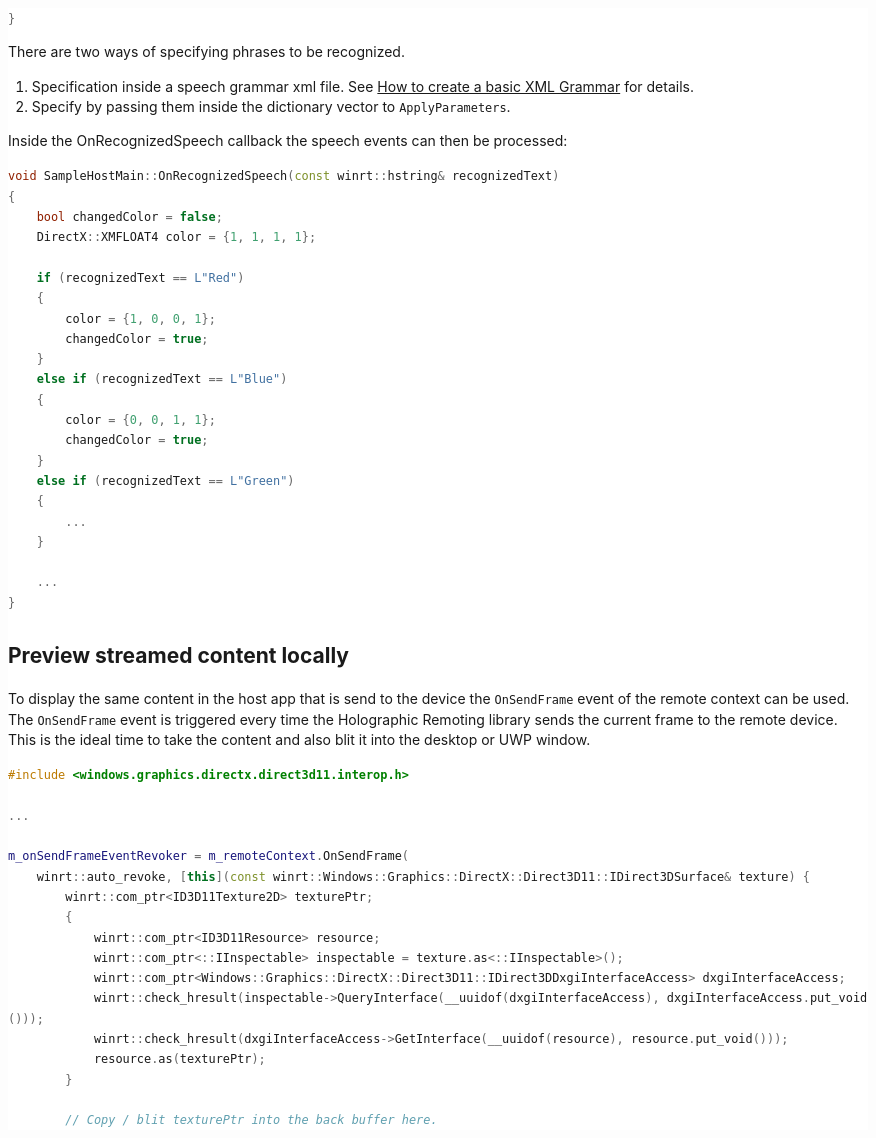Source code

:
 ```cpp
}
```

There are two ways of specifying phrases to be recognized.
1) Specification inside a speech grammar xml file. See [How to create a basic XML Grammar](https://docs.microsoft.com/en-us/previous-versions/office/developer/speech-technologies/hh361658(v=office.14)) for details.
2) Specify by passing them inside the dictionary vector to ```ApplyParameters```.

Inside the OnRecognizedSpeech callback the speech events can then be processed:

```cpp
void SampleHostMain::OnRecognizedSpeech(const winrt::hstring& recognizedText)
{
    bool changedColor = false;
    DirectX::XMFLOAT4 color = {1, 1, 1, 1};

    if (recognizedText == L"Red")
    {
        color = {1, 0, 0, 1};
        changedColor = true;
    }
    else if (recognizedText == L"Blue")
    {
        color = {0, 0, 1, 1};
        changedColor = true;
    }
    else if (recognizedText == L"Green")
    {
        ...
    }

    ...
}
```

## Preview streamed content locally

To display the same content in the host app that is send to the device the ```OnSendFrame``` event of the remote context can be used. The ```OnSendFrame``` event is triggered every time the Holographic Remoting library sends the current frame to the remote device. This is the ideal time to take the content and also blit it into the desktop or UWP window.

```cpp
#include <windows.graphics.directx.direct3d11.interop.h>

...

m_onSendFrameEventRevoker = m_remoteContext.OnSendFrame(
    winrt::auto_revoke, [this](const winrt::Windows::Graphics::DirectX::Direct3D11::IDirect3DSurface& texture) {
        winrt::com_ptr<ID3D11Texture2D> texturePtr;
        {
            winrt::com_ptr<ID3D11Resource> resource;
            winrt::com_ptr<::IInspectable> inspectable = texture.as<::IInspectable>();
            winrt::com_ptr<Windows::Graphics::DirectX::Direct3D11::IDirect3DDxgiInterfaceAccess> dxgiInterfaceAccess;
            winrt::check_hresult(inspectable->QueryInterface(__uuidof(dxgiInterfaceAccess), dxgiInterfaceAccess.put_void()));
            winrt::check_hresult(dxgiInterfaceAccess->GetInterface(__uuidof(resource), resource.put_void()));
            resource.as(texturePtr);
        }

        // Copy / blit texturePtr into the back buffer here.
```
______
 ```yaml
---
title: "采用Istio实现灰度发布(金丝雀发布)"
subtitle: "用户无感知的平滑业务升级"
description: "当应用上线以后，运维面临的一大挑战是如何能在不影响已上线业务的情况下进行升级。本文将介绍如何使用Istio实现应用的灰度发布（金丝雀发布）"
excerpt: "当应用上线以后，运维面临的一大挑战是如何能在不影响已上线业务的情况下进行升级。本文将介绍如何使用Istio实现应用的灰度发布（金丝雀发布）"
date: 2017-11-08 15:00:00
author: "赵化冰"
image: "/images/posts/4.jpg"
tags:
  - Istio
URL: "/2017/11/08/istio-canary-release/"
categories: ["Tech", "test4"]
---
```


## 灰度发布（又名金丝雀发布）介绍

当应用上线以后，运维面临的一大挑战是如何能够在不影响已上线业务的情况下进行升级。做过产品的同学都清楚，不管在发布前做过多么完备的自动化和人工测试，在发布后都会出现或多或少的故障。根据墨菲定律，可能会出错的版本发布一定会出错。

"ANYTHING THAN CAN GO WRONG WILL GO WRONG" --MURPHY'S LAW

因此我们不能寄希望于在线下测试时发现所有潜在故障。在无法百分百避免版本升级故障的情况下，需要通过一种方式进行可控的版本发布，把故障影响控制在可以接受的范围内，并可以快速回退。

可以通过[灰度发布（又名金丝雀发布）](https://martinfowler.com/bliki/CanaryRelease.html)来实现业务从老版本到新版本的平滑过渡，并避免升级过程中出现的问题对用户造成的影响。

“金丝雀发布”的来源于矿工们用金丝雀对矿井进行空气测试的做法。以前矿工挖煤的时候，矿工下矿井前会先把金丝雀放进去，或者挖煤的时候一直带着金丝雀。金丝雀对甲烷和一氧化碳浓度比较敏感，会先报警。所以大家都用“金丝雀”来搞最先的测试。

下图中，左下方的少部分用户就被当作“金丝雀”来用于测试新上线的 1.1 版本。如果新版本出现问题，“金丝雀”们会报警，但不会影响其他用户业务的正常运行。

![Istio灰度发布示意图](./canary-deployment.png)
______
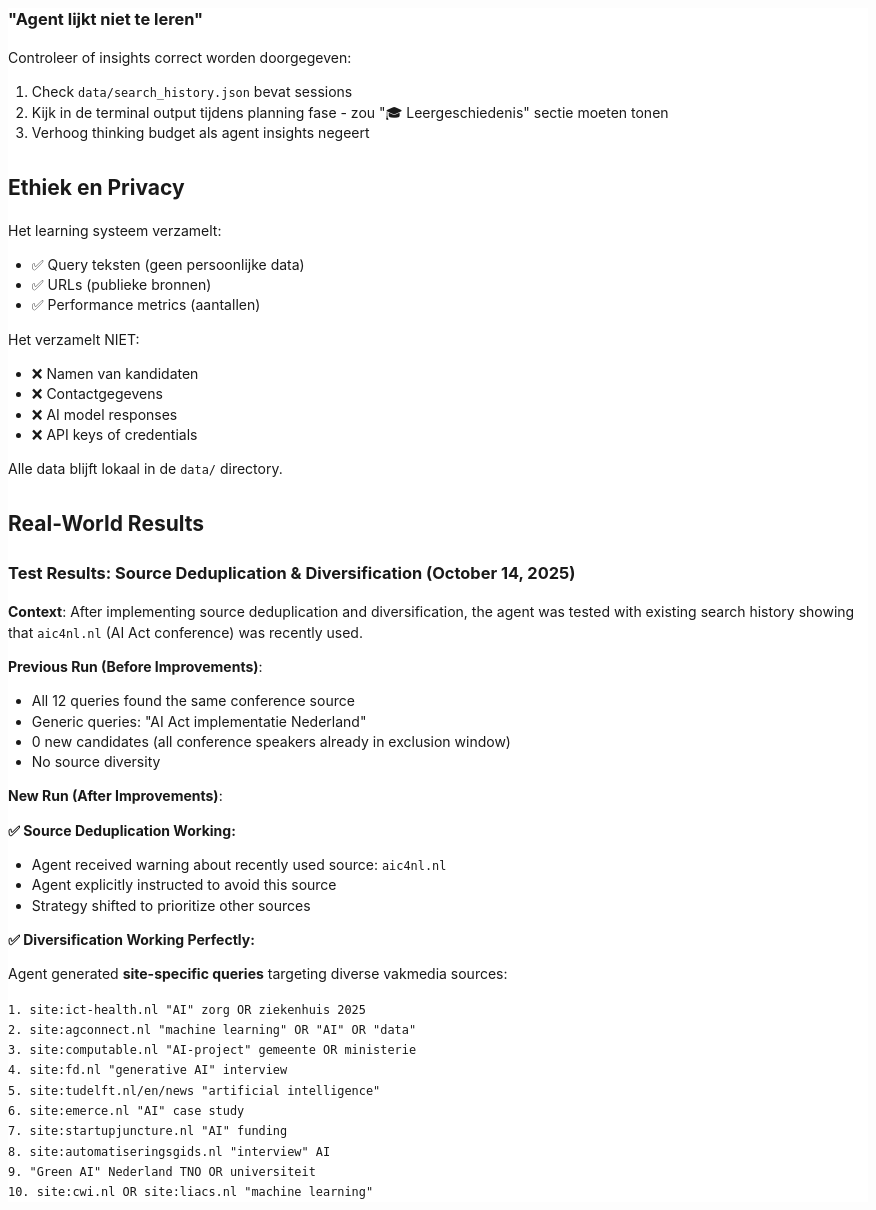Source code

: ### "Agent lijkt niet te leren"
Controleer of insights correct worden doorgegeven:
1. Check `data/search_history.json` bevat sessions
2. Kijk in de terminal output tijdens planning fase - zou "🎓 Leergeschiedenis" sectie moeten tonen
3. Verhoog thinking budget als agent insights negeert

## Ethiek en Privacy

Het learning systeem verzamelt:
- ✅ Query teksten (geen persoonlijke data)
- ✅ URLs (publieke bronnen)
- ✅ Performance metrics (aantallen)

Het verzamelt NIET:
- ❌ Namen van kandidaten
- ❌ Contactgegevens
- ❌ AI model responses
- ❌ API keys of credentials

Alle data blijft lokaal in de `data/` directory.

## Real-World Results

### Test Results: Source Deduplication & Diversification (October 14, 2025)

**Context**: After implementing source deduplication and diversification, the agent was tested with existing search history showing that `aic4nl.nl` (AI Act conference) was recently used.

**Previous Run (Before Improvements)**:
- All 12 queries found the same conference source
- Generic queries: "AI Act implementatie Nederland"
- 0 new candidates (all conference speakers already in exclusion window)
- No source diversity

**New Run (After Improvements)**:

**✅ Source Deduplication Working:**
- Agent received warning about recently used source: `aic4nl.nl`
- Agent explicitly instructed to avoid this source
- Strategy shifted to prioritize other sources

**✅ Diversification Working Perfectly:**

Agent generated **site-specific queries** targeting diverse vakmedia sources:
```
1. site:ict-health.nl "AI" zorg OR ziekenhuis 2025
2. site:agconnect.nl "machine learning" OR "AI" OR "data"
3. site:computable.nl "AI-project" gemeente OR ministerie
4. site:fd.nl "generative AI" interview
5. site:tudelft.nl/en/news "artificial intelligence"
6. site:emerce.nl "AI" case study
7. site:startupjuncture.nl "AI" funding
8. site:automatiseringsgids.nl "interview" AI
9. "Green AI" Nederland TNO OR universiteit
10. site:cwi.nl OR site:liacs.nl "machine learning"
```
______
**Exercise goal:** Say how many lines of the listing above contain "After". Include nothing besides the number.

**Response for this exercise:** 2